If I was to ask you what the largest “expenditure” is in the federal budget I’m sure I would get some interesting answers. The Office of Management and Budget has recently said that our projected deficit for this year’s federal budget is going to be in the neighborhood of $1.4 Trillion. There are all sorts of proposals floating around to reduce that number. Some are actually worth looking at. Some, in my view, should be cast aside without much thought.
The Office of Management and Budget outlines the following major expenditures in the 2012 Budget. Defense & Security ($800+ Billion); Medicare & Medicaid (Approx. $700 billion); Social Security (Slightly less than $700 Billion); Other Mandatory Programs (Approx. $610 Billion); Domestic Discretionary Programs (Approx. $475 Billion); Interest on the Debt ($200 Billion) and last but not least Tax Expenditures ($1.1 Trillion).
Did you see that last item? The biggest expenditure in our federal budget each year is the total cost for individual & corporate tax expeditures. If we eliminated that one item we would eliminate nearly 80% of our annual deficit. You say, well that should be easy. But you would be wrong. A good many of you enjoy deducting your mortgage interest, charitable contributions, state and local taxes, etc. from your annual tax return. You do if you itemize anyway. Corporations like their tax expenditures as well. Nonetheless, if we are to be successful at tax reform, in my view, we have to begin with the biggest item in our federal budget which is our tax expenditures.
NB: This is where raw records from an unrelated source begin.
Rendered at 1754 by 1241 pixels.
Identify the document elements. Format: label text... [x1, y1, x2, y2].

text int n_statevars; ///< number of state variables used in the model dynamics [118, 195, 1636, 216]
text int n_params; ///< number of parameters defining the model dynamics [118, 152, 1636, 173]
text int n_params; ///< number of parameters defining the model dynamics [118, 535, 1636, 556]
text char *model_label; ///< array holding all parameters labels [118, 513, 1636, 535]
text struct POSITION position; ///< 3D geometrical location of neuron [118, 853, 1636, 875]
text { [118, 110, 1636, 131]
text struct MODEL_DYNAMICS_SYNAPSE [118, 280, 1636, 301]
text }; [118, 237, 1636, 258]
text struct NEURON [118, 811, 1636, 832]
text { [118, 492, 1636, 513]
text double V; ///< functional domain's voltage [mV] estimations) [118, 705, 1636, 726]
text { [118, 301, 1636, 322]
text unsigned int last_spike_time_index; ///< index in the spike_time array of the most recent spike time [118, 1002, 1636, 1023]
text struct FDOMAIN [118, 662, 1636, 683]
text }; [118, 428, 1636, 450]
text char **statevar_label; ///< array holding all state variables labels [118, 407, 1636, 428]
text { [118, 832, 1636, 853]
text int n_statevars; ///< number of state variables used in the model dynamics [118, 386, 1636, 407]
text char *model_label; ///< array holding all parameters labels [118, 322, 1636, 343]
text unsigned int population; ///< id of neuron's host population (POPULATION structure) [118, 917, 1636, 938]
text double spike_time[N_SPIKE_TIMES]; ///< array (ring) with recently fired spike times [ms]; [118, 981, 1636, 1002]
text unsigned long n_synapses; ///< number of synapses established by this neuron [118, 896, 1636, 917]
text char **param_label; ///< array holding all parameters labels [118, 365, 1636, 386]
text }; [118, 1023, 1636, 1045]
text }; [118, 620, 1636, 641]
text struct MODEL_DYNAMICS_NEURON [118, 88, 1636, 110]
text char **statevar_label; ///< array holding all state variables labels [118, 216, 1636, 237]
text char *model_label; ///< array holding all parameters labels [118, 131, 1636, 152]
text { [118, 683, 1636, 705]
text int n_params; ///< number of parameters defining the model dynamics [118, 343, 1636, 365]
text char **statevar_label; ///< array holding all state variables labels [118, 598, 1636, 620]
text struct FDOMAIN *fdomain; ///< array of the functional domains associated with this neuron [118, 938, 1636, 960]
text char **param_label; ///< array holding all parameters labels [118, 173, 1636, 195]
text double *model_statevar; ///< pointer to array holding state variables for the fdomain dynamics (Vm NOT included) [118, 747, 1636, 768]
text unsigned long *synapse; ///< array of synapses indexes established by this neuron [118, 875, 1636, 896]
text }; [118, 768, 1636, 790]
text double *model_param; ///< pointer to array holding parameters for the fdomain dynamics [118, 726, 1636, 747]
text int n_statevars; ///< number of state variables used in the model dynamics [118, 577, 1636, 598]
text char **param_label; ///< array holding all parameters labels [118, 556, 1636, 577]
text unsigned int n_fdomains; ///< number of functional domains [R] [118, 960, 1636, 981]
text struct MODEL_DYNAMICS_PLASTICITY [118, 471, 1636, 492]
I will close this post by suggesting there are some guidelines which need to be in place as we reform tax expenditures. First, acknowledging that tax expenditures are, in fact, spending. Second, like all forms of federal spending, tax expenditures should be assessed for cost effectiveness. Third, “upside down” subsidies should be made more fair and be better targeted. Fourth, eliminating tax expenditures benefitting seniors living on Social Security, working families, and people with very low incomes would be misguided. Fifth, the tax code should be scrubbed of ineffective business subsidies. Last, common sense, fiscally responsible reforms to tax expenditures do not have to wait for comprehensive tax reform.
Well folks, there’s some of my thoughts on beginning to seriously attack the deficit we now face and the tax and budget reform we need to put in place to put us on a different path. In future posts I will outline more specific ideas on these matters.”